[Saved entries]
● ● ● ● ● ● ●

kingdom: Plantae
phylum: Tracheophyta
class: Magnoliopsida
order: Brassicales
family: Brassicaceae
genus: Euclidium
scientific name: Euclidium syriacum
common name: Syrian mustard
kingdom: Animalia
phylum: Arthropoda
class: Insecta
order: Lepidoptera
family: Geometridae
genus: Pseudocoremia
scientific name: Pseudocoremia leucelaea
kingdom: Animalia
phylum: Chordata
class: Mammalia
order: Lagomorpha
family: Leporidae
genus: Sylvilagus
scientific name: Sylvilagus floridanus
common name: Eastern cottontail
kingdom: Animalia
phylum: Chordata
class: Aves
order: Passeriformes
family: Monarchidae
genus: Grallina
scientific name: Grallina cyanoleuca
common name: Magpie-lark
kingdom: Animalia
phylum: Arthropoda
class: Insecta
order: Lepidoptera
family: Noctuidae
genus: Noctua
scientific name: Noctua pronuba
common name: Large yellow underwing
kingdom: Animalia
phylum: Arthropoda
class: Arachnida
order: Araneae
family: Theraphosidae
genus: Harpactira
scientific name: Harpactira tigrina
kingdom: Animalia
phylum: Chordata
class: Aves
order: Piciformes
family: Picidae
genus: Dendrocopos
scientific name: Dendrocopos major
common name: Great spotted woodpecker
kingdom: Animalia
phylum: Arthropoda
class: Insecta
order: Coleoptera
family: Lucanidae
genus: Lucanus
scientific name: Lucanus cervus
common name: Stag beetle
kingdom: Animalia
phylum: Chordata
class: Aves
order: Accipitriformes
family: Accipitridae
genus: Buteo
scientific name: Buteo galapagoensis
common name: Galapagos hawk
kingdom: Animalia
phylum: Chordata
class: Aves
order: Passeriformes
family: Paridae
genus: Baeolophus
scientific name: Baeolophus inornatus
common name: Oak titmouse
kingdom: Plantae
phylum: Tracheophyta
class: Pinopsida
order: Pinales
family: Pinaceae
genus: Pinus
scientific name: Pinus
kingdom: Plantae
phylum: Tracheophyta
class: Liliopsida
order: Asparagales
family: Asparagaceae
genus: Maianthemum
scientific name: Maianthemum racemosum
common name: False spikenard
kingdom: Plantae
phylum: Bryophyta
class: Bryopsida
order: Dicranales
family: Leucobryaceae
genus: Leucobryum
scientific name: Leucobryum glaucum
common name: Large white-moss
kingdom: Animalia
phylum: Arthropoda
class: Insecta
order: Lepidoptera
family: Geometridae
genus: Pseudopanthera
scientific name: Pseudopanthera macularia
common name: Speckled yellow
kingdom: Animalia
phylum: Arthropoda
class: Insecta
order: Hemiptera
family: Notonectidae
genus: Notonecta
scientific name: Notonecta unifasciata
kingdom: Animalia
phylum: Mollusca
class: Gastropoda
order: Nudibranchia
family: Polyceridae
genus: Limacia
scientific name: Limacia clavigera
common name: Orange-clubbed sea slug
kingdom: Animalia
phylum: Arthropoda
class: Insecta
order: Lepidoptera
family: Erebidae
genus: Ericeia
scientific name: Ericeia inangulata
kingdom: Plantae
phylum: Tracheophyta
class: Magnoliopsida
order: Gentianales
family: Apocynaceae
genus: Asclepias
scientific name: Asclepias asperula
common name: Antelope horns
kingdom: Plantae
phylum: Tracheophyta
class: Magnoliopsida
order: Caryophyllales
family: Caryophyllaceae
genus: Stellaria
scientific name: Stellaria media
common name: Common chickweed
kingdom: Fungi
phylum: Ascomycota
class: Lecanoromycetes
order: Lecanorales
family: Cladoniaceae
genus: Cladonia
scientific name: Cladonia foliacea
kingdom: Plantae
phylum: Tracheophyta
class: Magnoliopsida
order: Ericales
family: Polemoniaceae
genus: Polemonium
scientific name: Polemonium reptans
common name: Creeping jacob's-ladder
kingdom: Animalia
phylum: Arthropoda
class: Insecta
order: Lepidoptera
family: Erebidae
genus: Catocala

● ● ● ● ● ● ●

Your task
Return the lines of the records above exactly, starting with the first line and ending with the line that contains "genus: Pseudocoremia", both included.

Final answer
kingdom: Plantae
phylum: Tracheophyta
class: Magnoliopsida
order: Brassicales
family: Brassicaceae
genus: Euclidium
scientific name: Euclidium syriacum
common name: Syrian mustard
kingdom: Animalia
phylum: Arthropoda
class: Insecta
order: Lepidoptera
family: Geometridae
genus: Pseudocoremia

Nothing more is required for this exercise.